While calling the work a concerto for “bass viol” instead of string bass or contrabass may seem an odd choice, it reflects Harbison’s knowledge of the instrument and its historical significance:
I still think that it is, in some ways, the most distinct of the string voices in terms of not having the same kind of origins. Of course, one of the things that is certainly important to me about it is the origin in the viol family. I have a certain early music origin as a performer, and have worked with viol consorts and so forth, so I know kind of where that comes from.
The concerto is in the standard three movements. The opening, Lamento, recalls, according to Harbison, a “kind of a pre-history, in which I tried to set a scene of the bass in its old consort. The physical shape of the instrument, having not shifted the way the other violin family instruments did, obviously still shapes the sound.”

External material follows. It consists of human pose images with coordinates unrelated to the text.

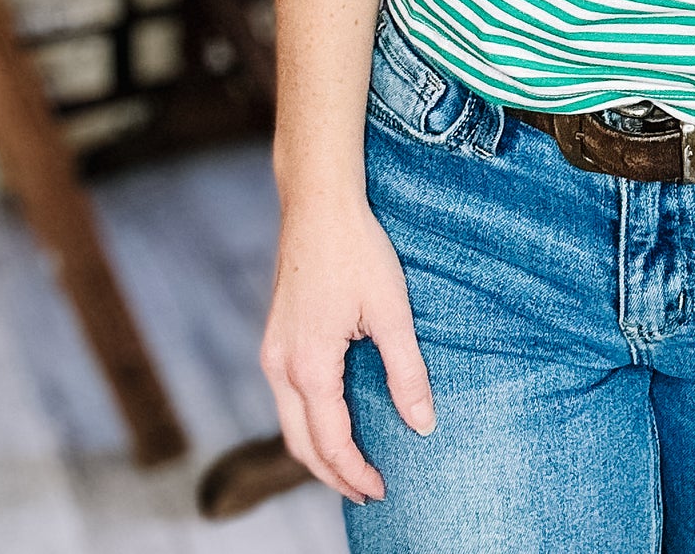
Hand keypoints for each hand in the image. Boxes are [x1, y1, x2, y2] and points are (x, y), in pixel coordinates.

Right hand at [261, 195, 433, 503]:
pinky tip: (333, 418)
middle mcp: (279, 366)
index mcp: (309, 366)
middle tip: (368, 491)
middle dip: (333, 474)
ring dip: (318, 451)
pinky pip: (285, 397)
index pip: (331, 443)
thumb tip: (422, 425)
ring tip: (353, 464)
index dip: (356, 473)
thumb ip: (407, 372)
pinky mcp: (275, 337)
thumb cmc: (357, 250)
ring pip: (289, 422)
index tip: (383, 489)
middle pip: (301, 444)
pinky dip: (308, 422)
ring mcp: (272, 351)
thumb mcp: (392, 311)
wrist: (318, 203)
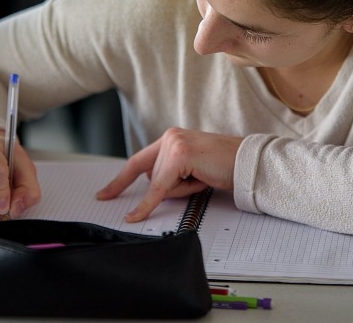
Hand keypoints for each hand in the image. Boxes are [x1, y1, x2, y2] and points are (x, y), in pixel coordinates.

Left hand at [96, 127, 241, 221]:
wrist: (247, 162)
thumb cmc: (224, 167)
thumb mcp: (192, 170)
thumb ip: (170, 173)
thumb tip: (152, 185)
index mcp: (172, 137)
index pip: (139, 161)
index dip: (121, 180)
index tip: (104, 194)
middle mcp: (170, 137)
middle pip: (151, 176)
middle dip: (172, 188)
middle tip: (199, 179)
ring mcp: (174, 144)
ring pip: (159, 183)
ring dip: (181, 190)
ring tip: (204, 176)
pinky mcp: (180, 155)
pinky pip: (159, 189)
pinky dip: (147, 204)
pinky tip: (134, 216)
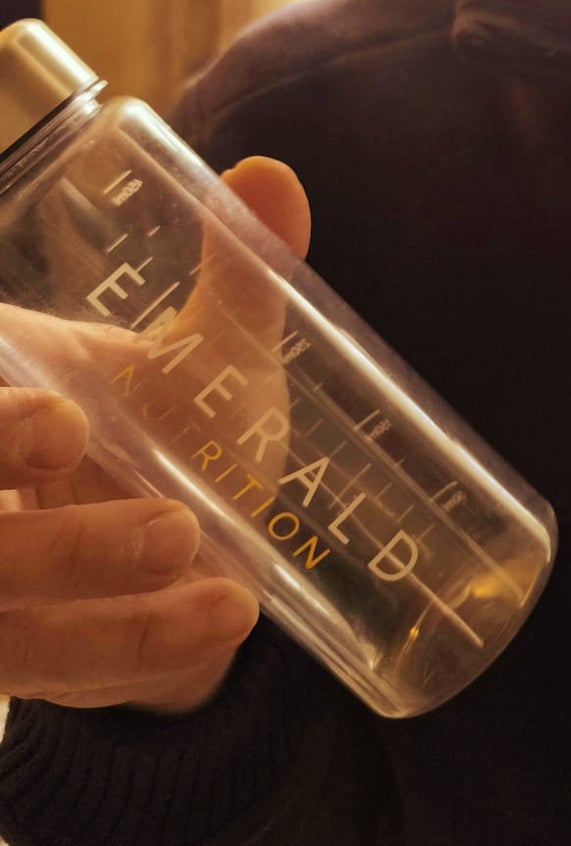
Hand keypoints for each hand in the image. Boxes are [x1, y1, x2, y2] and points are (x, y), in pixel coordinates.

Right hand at [0, 157, 309, 718]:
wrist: (199, 539)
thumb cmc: (185, 421)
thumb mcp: (209, 349)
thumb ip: (238, 268)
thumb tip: (269, 176)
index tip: (66, 421)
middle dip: (48, 542)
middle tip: (166, 519)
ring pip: (4, 625)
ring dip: (95, 606)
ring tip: (207, 569)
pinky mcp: (31, 657)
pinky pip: (62, 669)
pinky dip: (139, 648)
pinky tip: (223, 618)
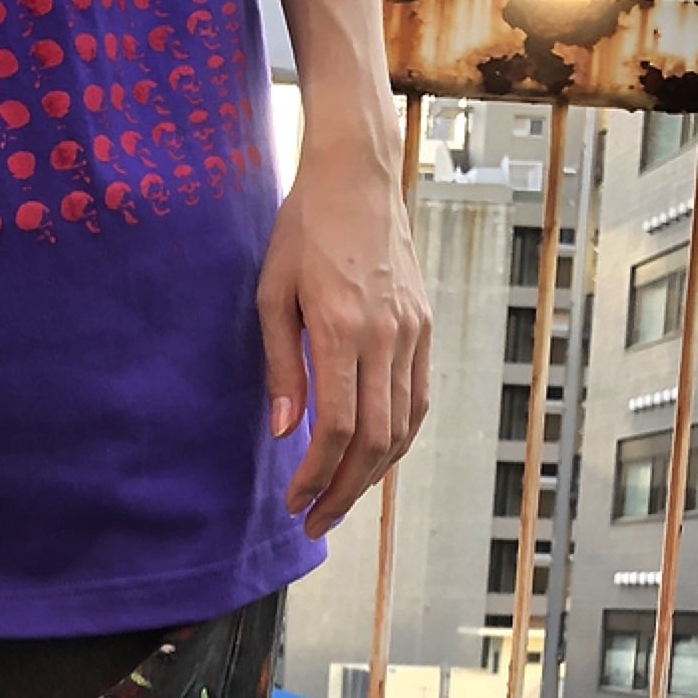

Composer (and a practicing attorney in the Boston area), Vance R. Koven wrote of the concert’s premiere there:
The lament of the first movement is not of the keening sort, but one of dignified restraint, becoming ever more lyrically elegiac but breaking off (prematurely?) before succumbing to any temptation to grandiloquence. The Cavatina creates melodic sense from a mordent-like figuration, developed and extended in lyric manner, climaxing in a passage of rapid figuration in the solo part (suggesting an operatic cavatina) against a calm chorale-like background in the orchestra, until the latter extends the soloist’s outburst. The finale presents ideas more rhythmic than in the prior movements, with the one and only brief passage in which the soloist gets down with a jazzy pizzicato. Overall, this is a work of immense charm and, despite a harmonic palette reminiscent of 1940s post-populism, originality. The writing for the bass defies expectations: light, airy, much extending high notes with harmonics.
• Brian Hughes
Samuel Barber • Medea, Op.23, Suite
As with Aaron Copland’s Ballet for Martha (now known as Appalachian Spring) Barber’s Medea was composed for Martha Graham and her company and first performed in 1946 under the title Cave of the Heart. Graham, the most important figure in 20th century dance, also included among her collaborators William Schuman, Carlos Surinach, Norman Dello Joio, Gian Carlo Menotti, and many others. Of this particular ballet for the great impresaria Barber himself wrote, “Neither Miss Graham nor the composer wished to use the Medea-Jason legend literally in the ballet. These mythical figures served rather to project psychological states of jealousy and vengeance which are timeless.”
Barber constructed the suite in seven movements and returned the title to its original source material. In his own program note he wrote:
The suite follows roughly the form of a Greek tragedy. In the Parados the characters first appear. The Choros, lyric and reflective, comments on the action which is to unfold. The Young Princess appears in a dance of freshness and innocence, followed by a heroic dance of Jason. Another plaintive Choros leads to Medea’s dance of obsessive and diabolical vengeance. The Kantikos Agonias, an interlude of menace and foreboding, follows Medea’s terrible crime, the murder of the Princes and her own children, announced at the beginning of the Exodus by a violent fanfare of trumpets. In this final section the various themes of the chief characters of the work are blended together; little by little the music subsides and Medea and Jason recede into the legendary past.